Please copy every one of the entries below line for line, keeping each character, line break and blank space unchanged.
>>>>
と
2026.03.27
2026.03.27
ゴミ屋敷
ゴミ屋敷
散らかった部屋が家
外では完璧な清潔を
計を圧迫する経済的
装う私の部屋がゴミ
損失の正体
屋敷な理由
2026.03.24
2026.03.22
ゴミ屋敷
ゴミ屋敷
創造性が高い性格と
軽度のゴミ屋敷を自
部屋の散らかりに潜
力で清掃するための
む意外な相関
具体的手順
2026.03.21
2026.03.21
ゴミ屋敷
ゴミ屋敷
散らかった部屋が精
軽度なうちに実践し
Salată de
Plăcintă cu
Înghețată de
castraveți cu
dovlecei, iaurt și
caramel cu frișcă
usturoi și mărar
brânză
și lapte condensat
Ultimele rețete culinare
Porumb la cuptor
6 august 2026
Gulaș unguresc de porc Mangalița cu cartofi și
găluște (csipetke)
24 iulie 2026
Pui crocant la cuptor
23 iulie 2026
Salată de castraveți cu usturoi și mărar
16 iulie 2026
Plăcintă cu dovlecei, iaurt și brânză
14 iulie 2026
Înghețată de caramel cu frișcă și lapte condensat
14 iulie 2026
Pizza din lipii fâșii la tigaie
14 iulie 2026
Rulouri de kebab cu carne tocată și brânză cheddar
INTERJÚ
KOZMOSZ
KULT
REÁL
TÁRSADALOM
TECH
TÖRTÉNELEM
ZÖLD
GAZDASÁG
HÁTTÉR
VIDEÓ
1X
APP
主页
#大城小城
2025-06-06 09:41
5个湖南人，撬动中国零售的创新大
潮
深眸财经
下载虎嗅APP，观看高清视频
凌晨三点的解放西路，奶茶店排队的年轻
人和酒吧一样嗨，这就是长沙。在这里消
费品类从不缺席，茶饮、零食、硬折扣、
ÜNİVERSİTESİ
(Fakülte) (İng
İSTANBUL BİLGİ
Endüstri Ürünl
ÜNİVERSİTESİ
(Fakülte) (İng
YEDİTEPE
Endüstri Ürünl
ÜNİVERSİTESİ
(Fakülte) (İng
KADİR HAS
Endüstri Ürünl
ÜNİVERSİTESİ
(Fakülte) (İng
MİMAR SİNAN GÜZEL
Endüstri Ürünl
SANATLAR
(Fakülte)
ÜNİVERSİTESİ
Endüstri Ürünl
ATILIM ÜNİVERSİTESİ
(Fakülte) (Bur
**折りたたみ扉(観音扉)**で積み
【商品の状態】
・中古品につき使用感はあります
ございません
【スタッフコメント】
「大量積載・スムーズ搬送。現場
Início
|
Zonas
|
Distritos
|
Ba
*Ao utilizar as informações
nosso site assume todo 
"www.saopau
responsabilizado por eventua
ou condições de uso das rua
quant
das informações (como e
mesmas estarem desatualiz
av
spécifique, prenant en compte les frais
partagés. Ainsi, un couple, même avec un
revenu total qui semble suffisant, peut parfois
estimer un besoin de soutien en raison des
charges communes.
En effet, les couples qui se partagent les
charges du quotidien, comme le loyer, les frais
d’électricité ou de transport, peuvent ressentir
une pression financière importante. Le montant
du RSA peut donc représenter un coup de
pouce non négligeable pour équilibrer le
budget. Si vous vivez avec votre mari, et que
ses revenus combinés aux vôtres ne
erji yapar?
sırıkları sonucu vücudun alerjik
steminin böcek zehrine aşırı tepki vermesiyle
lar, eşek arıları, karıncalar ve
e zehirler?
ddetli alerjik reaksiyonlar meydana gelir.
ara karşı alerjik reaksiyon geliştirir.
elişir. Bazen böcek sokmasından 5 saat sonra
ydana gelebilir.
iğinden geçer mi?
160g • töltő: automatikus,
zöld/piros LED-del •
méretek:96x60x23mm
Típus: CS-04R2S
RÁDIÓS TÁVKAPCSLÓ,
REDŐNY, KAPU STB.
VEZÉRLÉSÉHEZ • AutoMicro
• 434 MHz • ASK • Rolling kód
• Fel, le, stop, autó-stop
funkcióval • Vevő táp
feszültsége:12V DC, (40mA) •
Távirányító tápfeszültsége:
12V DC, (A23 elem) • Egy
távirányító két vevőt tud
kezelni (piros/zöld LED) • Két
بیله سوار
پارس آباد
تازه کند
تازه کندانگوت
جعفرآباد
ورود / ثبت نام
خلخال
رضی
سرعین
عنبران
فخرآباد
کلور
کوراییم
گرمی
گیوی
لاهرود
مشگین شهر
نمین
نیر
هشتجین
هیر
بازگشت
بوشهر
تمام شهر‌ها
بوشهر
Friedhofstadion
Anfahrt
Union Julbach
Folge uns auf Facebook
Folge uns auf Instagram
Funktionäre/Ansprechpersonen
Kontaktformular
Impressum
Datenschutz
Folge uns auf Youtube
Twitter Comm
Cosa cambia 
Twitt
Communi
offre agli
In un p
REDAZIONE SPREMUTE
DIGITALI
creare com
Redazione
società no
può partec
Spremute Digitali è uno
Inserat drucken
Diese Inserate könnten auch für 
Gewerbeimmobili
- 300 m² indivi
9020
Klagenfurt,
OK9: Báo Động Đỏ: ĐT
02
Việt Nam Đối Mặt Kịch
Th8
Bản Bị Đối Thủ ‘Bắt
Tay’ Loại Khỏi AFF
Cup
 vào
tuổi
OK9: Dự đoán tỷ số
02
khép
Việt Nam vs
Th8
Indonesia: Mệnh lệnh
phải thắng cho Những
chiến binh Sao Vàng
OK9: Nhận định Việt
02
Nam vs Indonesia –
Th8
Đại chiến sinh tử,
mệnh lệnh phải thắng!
<<<<
= Exercise answer =
と
2026.03.27
2026.03.27
ゴミ屋敷
ゴミ屋敷
散らかった部屋が家
外では完璧な清潔を
計を圧迫する経済的
装う私の部屋がゴミ
損失の正体
屋敷な理由
2026.03.24
2026.03.22
ゴミ屋敷
ゴミ屋敷
創造性が高い性格と
軽度のゴミ屋敷を自
部屋の散らかりに潜
力で清掃するための
む意外な相関
具体的手順
2026.03.21
2026.03.21
ゴミ屋敷
ゴミ屋敷
散らかった部屋が精
軽度なうちに実践し
Salată de
Plăcintă cu
Înghețată de
castraveți cu
dovlecei, iaurt și
caramel cu frișcă
usturoi și mărar
brânză
și lapte condensat
Ultimele rețete culinare
Porumb la cuptor
6 august 2026
Gulaș unguresc de porc Mangalița cu cartofi și
găluște (csipetke)
24 iulie 2026
Pui crocant la cuptor
23 iulie 2026
Salată de castraveți cu usturoi și mărar
16 iulie 2026
Plăcintă cu dovlecei, iaurt și brânză
14 iulie 2026
Înghețată de caramel cu frișcă și lapte condensat
14 iulie 2026
Pizza din lipii fâșii la tigaie
14 iulie 2026
Rulouri de kebab cu carne tocată și brânză cheddar
INTERJÚ
KOZMOSZ
KULT
REÁL
TÁRSADALOM
TECH
TÖRTÉNELEM
ZÖLD
GAZDASÁG
HÁTTÉR
VIDEÓ
1X
APP
主页
#大城小城
2025-06-06 09:41
5个湖南人，撬动中国零售的创新大
潮
深眸财经
下载虎嗅APP，观看高清视频
凌晨三点的解放西路，奶茶店排队的年轻
人和酒吧一样嗨，这就是长沙。在这里消
费品类从不缺席，茶饮、零食、硬折扣、
ÜNİVERSİTESİ
(Fakülte) (İng
İSTANBUL BİLGİ
Endüstri Ürünl
ÜNİVERSİTESİ
(Fakülte) (İng
YEDİTEPE
Endüstri Ürünl
ÜNİVERSİTESİ
(Fakülte) (İng
KADİR HAS
Endüstri Ürünl
ÜNİVERSİTESİ
(Fakülte) (İng
MİMAR SİNAN GÜZEL
Endüstri Ürünl
SANATLAR
(Fakülte)
ÜNİVERSİTESİ
Endüstri Ürünl
ATILIM ÜNİVERSİTESİ
(Fakülte) (Bur
**折りたたみ扉(観音扉)**で積み
【商品の状態】
・中古品につき使用感はあります
ございません
【スタッフコメント】
「大量積載・スムーズ搬送。現場
Início
|
Zonas
|
Distritos
|
Ba
*Ao utilizar as informações
nosso site assume todo 
"www.saopau
responsabilizado por eventua
ou condições de uso das rua
quant
das informações (como e
mesmas estarem desatualiz
av
spécifique, prenant en compte les frais
partagés. Ainsi, un couple, même avec un
revenu total qui semble suffisant, peut parfois
estimer un besoin de soutien en raison des
charges communes.
En effet, les couples qui se partagent les
charges du quotidien, comme le loyer, les frais
d’électricité ou de transport, peuvent ressentir
une pression financière importante. Le montant
du RSA peut donc représenter un coup de
pouce non négligeable pour équilibrer le
budget. Si vous vivez avec votre mari, et que
ses revenus combinés aux vôtres ne
erji yapar?
sırıkları sonucu vücudun alerjik
steminin böcek zehrine aşırı tepki vermesiyle
lar, eşek arıları, karıncalar ve
e zehirler?
ddetli alerjik reaksiyonlar meydana gelir.
ara karşı alerjik reaksiyon geliştirir.
elişir. Bazen böcek sokmasından 5 saat sonra
ydana gelebilir.
iğinden geçer mi?
160g • töltő: automatikus,
zöld/piros LED-del •
méretek:96x60x23mm
Típus: CS-04R2S
RÁDIÓS TÁVKAPCSLÓ,
REDŐNY, KAPU STB.
VEZÉRLÉSÉHEZ • AutoMicro
• 434 MHz • ASK • Rolling kód
• Fel, le, stop, autó-stop
funkcióval • Vevő táp
feszültsége:12V DC, (40mA) •
Távirányító tápfeszültsége:
12V DC, (A23 elem) • Egy
távirányító két vevőt tud
kezelni (piros/zöld LED) • Két
بیله سوار
پارس آباد
تازه کند
تازه کندانگوت
جعفرآباد
ورود / ثبت نام
خلخال
رضی
سرعین
عنبران
فخرآباد
کلور
کوراییم
گرمی
گیوی
لاهرود
مشگین شهر
نمین
نیر
هشتجین
هیر
بازگشت
بوشهر
تمام شهر‌ها
بوشهر
Friedhofstadion
Anfahrt
Union Julbach
Folge uns auf Facebook
Folge uns auf Instagram
Funktionäre/Ansprechpersonen
Kontaktformular
Impressum
Datenschutz
Folge uns auf Youtube
Twitter Comm
Cosa cambia 
Twitt
Communi
offre agli
In un p
REDAZIONE SPREMUTE
DIGITALI
creare com
Redazione
società no
può partec
Spremute Digitali è uno
Inserat drucken
Diese Inserate könnten auch für 
Gewerbeimmobili
- 300 m² indivi
9020
Klagenfurt,
OK9: Báo Động Đỏ: ĐT
02
Việt Nam Đối Mặt Kịch
Th8
Bản Bị Đối Thủ ‘Bắt
Tay’ Loại Khỏi AFF
Cup
 vào
tuổi
OK9: Dự đoán tỷ số
02
khép
Việt Nam vs
Th8
Indonesia: Mệnh lệnh
phải thắng cho Những
chiến binh Sao Vàng
OK9: Nhận định Việt
02
Nam vs Indonesia –
Th8
Đại chiến sinh tử,
mệnh lệnh phải thắng!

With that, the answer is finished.